It is estimated that desertification, a process of land degradation that occurs in dryland ecosystems due to overexploitation and land mismanagement, now costs China about $2-3 billion each year. China’s experience is not unique. In Africa, for example, worsening soil conditions could mean that the continent could only feed a quarter of its inhabitants by 2025.
Minqin County is one of the driest places in China, and it stands on the front line of China’s battle against desertification. Up until recently, Minqin acted as a natural barrier between the deserts and the rest of the country. But within the next decade, the Tengger and Badain Jaran deserts are expected to swallow Minqin county.
In Minqin’s “lake district” (named after a lake that dried up in 1957), 70% of the land has been lost to desertification or destroyed by the saline-alkaline soils that are produced by the overexploitation of groundwater. Additionally, violent sandstorms are a common occurrence, covering homes and roads in their wake. These sandstorms often spread to North and South Korea and have been linked to respiratory problems in California. At a rate of 10m per year, the encroachment of desert upon Minqin is fearsome, and government-led cultivation, deforestation, irrigation and reclamation are all being blamed.
Historically, Minqin County depended on the Shiyang River for its water needs. But in the late 1950s, government officials diverted the Shiyang river to construct the Hongyashan Reservoir in an effort to boost food production. As a result, Minqin County is now forced to rely on groundwater and water from the reservoir.

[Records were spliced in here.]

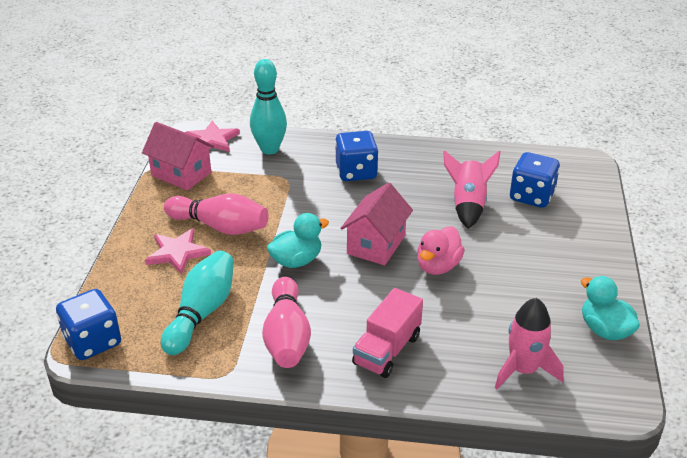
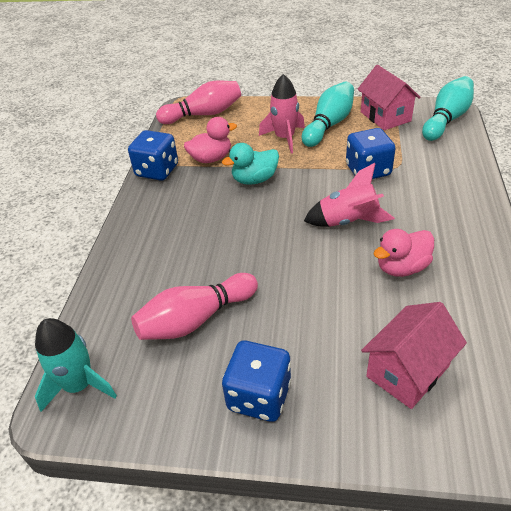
pink duck: 1 -> 2
pink star: 2 -> 0
pink truck: 1 -> 0
turquoise duck: 2 -> 1
turquoise rocket: 0 -> 1

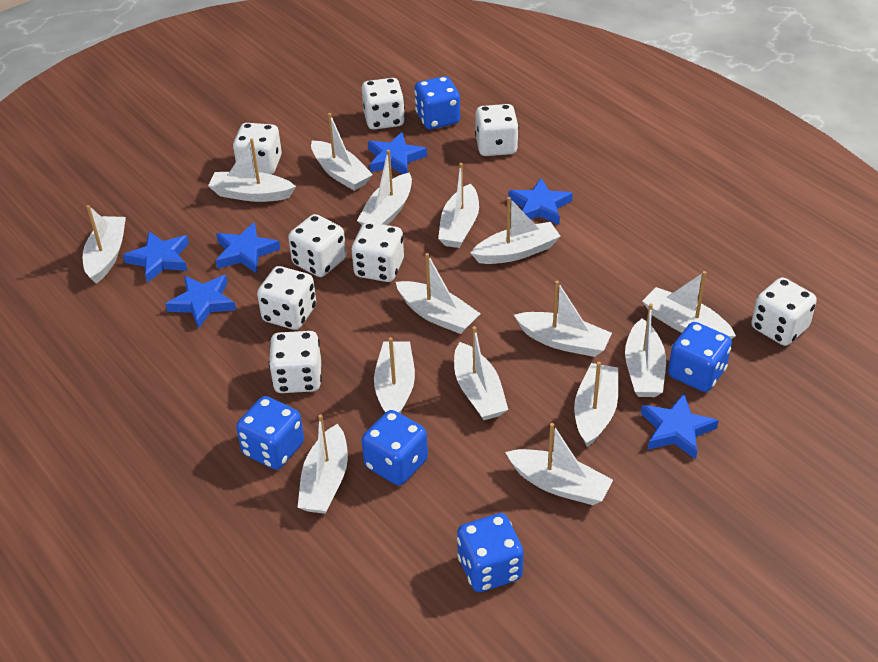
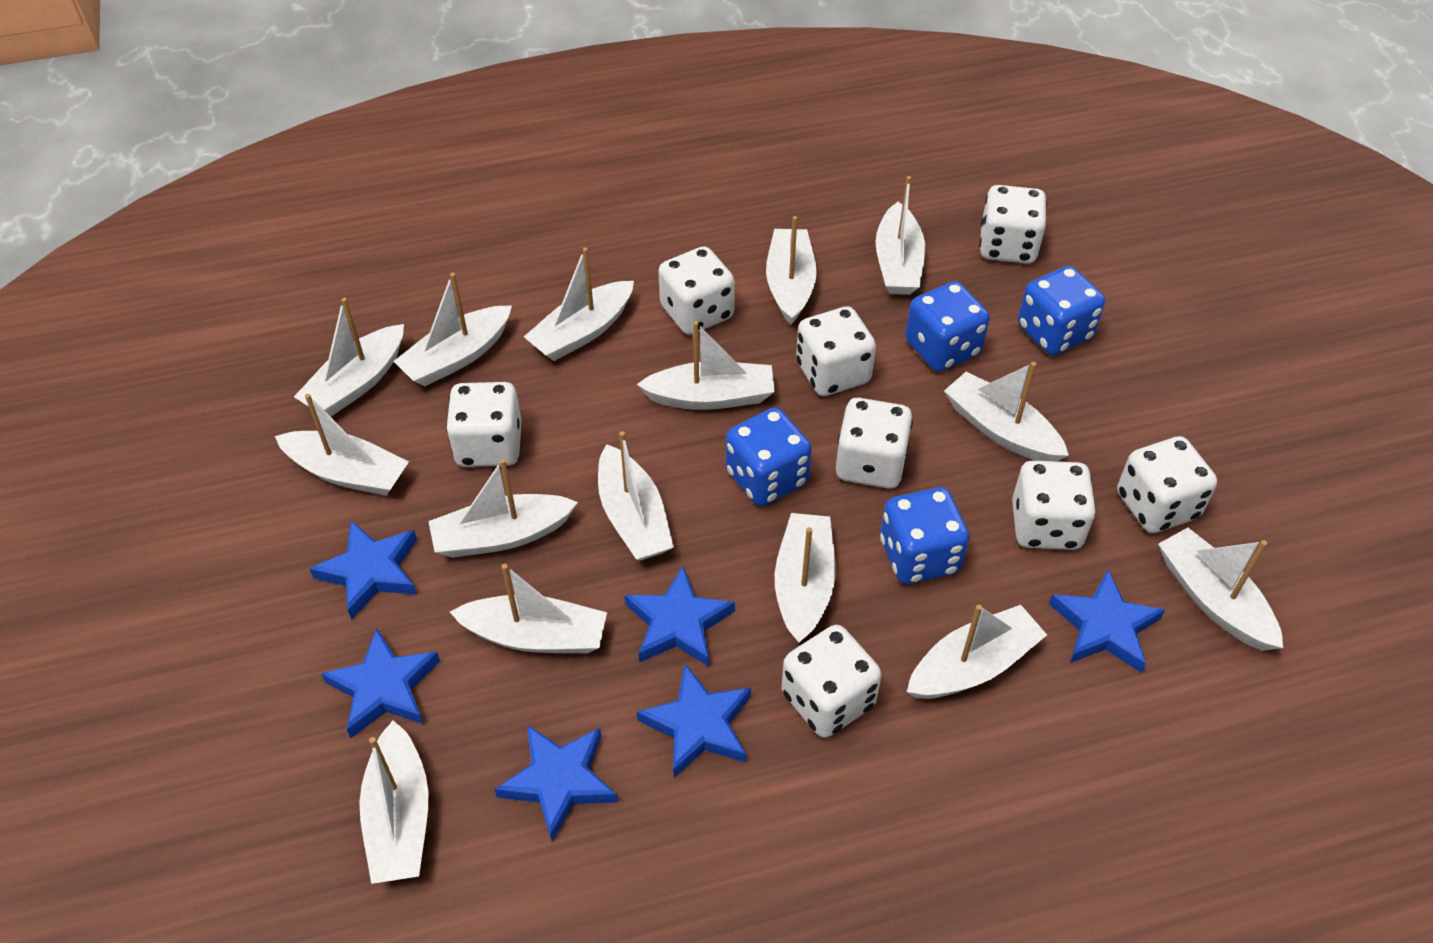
blue dice: 5 -> 4

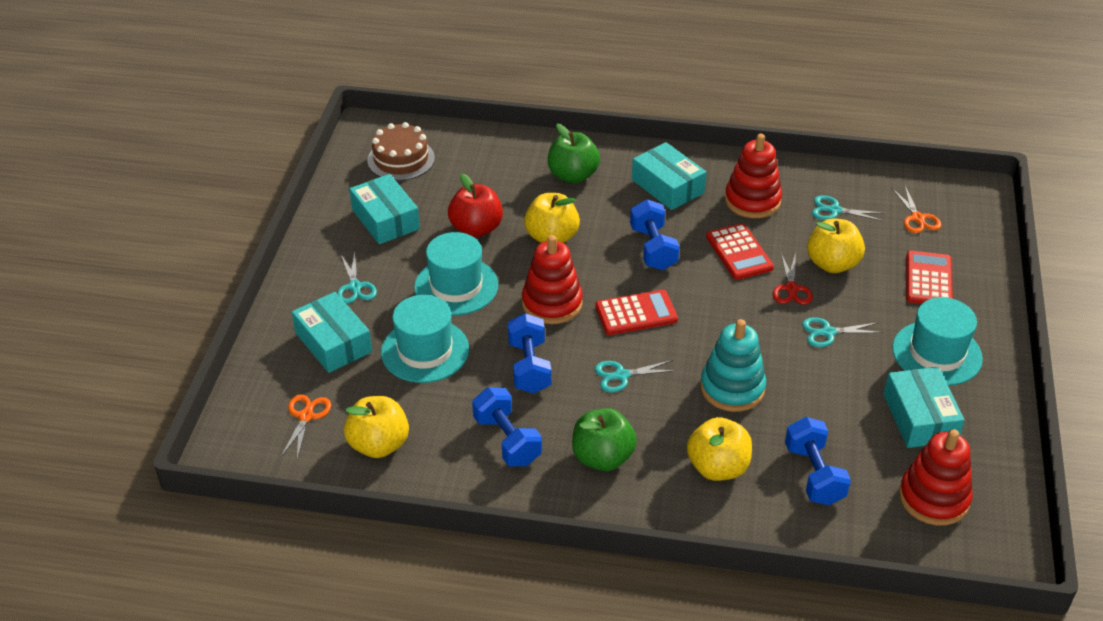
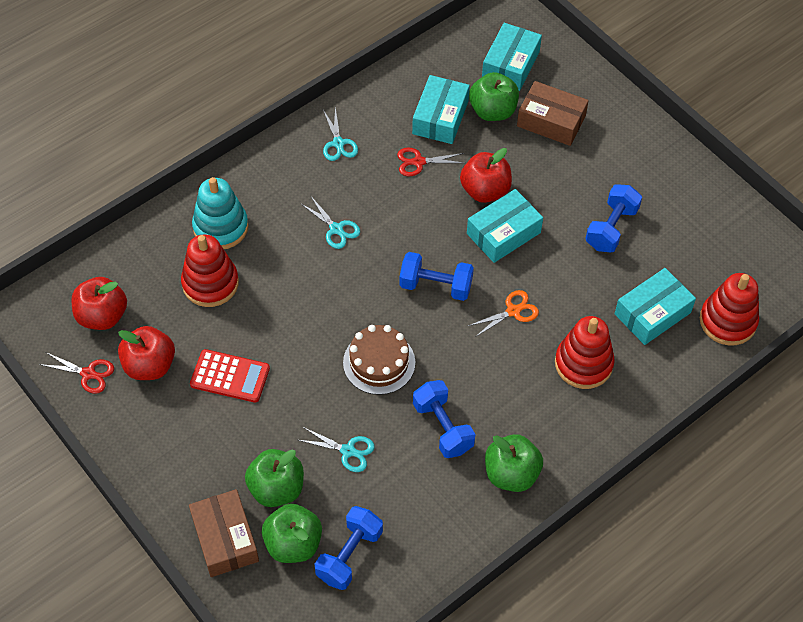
brown box: 0 -> 2
green apple: 2 -> 4
orange scissors: 2 -> 1
red apple: 1 -> 3
red calculator: 3 -> 1
red scissors: 1 -> 2
turquoise hat: 3 -> 0
turquoise scissors: 4 -> 3
yellow apple: 4 -> 0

In 2004, the Hongyashan went completely dry and had to be refilled by emergency water diversions from the Yellow River. Groundwater resources are also drying up from overuse, wrecking the natural systems ability to provide ecosystem services such as soil formation. Groundwater levels are dropping by up to a meter each year, and best estimates predict that at this rate, groundwater will completely run out in 17 years. This overexploitation of groundwater, along with the insufficient re-supplying of surface water, has led to such serious water quality problems that the majority of water in Minqin is undrinkable. More than a million people are now facing a drinking water crisis.
Recently, the Chinese government has taken action to halt desertification in Minqin. Since 2001, they have spent nearly $9 billion trying to restore ecosystem services by planting forests, establishing desert vegetation and creating a 330-km belt of trees to manage the advancing desert. Unfortunately, a large portion of the vegetation has died, the belt of trees lays stranded by sand, and the desert now extends over 40,000 hectares of the county. The government has also been funding more than 30,000 farmers to leave their ancestral homes due to the encroaching desert. In Northern Minqin, entire villages have been abandoned.
Still, some people see reason for hope. Shi Shuzu, a resident of Songhe Village who is over 70 years old, has discovered methods to enable trees to survive in Minqin. After more than half a century of experimentation, Shi has established a patch of green land in Songhe Village - Minqin’s first in 10 years.